[Excerpt to read — start]
By Jacie Scott | LSU Student
Around the age of 11, Chico Garcia and his friends decided it would be fun to pole vault with a stick over the hedges in his yard. After a failed attempt, Garcia landed in the hospital with a broken wrist. Doctors had to give him enough medication for a 300-pound man, and he still felt the pain.
That wasn't enough to keep young Chico down.
"Through the whole thing he just laughed and laughed and cracked jokes," recalls Garcia's mom, Syrjala Garcia. "He just said 'don't worry about it, it'll be okay! I'll be able to jump over that hedge when I get back home.'"
Today, Garcia's determination is more visible as a 29-year-old quadriplegic fighting to regain sensation and, perhaps, movement below his chest.
Garcia is a former LSU Cheerleader and current cheerleading coach there. He was involved in a boating accident on the Amite River Diversion Canal on Aug. 27, suffering a C4 and C5 vertebral dislocation and severe damage to the spinal cord.
Syrjala Garcia and her husband, Ubaldo, made the necessary adjustments to be with and take care of their son, leaving their home in New Orleans to be with Garcia in Baton Rouge.
[Excerpt to read — finish]
[Dataset — start]
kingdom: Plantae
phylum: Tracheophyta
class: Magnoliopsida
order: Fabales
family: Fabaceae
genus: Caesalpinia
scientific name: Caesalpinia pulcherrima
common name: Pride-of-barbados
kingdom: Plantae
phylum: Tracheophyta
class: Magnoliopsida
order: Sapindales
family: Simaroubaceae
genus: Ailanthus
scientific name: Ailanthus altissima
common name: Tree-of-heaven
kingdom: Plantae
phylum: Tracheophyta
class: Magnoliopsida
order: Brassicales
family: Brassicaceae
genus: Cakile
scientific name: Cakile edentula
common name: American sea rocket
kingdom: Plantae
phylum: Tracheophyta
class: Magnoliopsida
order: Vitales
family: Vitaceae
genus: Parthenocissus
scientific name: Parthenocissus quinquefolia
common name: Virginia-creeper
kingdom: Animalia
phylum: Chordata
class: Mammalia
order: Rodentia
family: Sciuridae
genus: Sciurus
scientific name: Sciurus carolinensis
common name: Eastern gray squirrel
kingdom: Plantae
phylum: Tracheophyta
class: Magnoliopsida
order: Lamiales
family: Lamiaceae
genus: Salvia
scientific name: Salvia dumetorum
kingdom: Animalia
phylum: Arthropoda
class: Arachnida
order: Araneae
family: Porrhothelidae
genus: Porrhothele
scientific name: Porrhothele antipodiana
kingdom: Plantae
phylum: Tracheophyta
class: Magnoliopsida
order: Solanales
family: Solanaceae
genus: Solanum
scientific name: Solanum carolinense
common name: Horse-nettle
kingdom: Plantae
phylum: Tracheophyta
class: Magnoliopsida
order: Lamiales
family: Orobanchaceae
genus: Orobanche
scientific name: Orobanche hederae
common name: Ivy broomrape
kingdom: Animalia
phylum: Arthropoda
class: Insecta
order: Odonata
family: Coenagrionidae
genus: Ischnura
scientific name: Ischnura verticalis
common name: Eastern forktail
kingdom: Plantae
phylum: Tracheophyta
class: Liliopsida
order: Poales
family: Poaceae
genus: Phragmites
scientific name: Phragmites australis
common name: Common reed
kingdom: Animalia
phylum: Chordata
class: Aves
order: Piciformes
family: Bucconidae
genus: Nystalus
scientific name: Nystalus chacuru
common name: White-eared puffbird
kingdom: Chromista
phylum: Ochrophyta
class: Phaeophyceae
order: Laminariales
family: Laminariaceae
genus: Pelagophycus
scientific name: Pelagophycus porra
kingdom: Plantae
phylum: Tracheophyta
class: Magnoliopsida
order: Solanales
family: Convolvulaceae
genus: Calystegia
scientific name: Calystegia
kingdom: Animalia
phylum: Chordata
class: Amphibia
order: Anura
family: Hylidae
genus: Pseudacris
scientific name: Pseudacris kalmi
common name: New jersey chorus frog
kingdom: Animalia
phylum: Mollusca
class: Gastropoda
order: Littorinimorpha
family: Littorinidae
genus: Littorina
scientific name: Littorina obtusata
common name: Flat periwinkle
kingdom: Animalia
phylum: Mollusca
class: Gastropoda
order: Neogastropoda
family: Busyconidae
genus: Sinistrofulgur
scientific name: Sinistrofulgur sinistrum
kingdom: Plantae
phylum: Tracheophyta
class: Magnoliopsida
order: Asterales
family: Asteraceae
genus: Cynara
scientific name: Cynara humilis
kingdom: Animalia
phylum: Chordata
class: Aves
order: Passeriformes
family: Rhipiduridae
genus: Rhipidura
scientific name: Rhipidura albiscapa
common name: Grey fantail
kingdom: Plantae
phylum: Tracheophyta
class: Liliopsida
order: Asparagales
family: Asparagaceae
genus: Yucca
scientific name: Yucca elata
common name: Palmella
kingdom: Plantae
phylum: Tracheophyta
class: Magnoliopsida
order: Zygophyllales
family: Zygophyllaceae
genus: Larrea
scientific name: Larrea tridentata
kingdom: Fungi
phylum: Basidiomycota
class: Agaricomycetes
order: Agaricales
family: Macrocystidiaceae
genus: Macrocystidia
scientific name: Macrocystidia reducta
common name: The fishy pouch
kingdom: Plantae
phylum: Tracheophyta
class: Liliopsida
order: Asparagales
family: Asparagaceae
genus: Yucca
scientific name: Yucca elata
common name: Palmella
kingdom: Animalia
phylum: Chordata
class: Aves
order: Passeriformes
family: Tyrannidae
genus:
[Dataset — finish]
Problem 1 — According to the article about Chico Garcia, on what body of water did his boating accident happen?
Problem 2 — Summarize the article about Chico Garcia in two sentences.
Problem 3 — Continue the article about Chico Garcia from the point where it ends.

Answer area 1 — The Amite River Diversion Canal.

Answer area 2 — Chico Garcia, a former LSU cheerleader and current cheerleading coach there, suffered a C4 and C5 vertebral dislocation and severe spinal cord damage in a boating accident on Aug. 27 and is now a 29-year-old quadriplegic fighting to regain sensation and perhaps movement below his chest. His mother recalls how cheerful he stayed after breaking his wrist as a child, and she and her husband, Ubaldo, left their home in New Orleans to care for him in Baton Rouge.

Answer area 3 —
"In the five months since the accident, I've only been to my house three times," his mother. "You hurry up and do what you've got to do, get what you have to get, and be gone because he has to have someone with him 24/7."
The traumatic change is not an easy pill to swallow for Garcia. He daily used his body and hands for his career, executing extraordinary things, and articulates his situation:
"Being a college athlete, your body is your tool. Athletes know how to push their bodies to limits and you have high senses about your body that you're used to using. Knowing that I've lost that was a very hard thing for me to grasp and I'm still not comfortable with it. I still believe this isn't how my life is supposed to be"
On the afternoon of Aug. 27, Garcia was with friends. The day consisted of food and drinks, wakeboarding, tubing and other water activities. On the ride home, he was facing the stern of the boat, talking to a friend. Garcia noticed the boat getting close to the shoreline near the docks.
"Before I could say, 'Hey, Jack!' to warn the driver we were getting to close, there was a loud bang and I blacked out."
When he came to, he was near the bow of the boat, which had lodged under a pier. Above him was a child hanging from the pier by her clothes.
"I waited for them to grab her, then I tried to get up. When I tried three times and the only thing that moved was my neck, I knew that I was paralyzed."
He was taken by a helicopter to Our Lady of the Lake Medical Center in Baton Rouge where he began the first of several procedures to realign his vertebrae.
Garcia's parents were at home in New Orleans when the accident occurred. The Garcias had completed a day of yard work when they saw missed calls from two of their son's friends.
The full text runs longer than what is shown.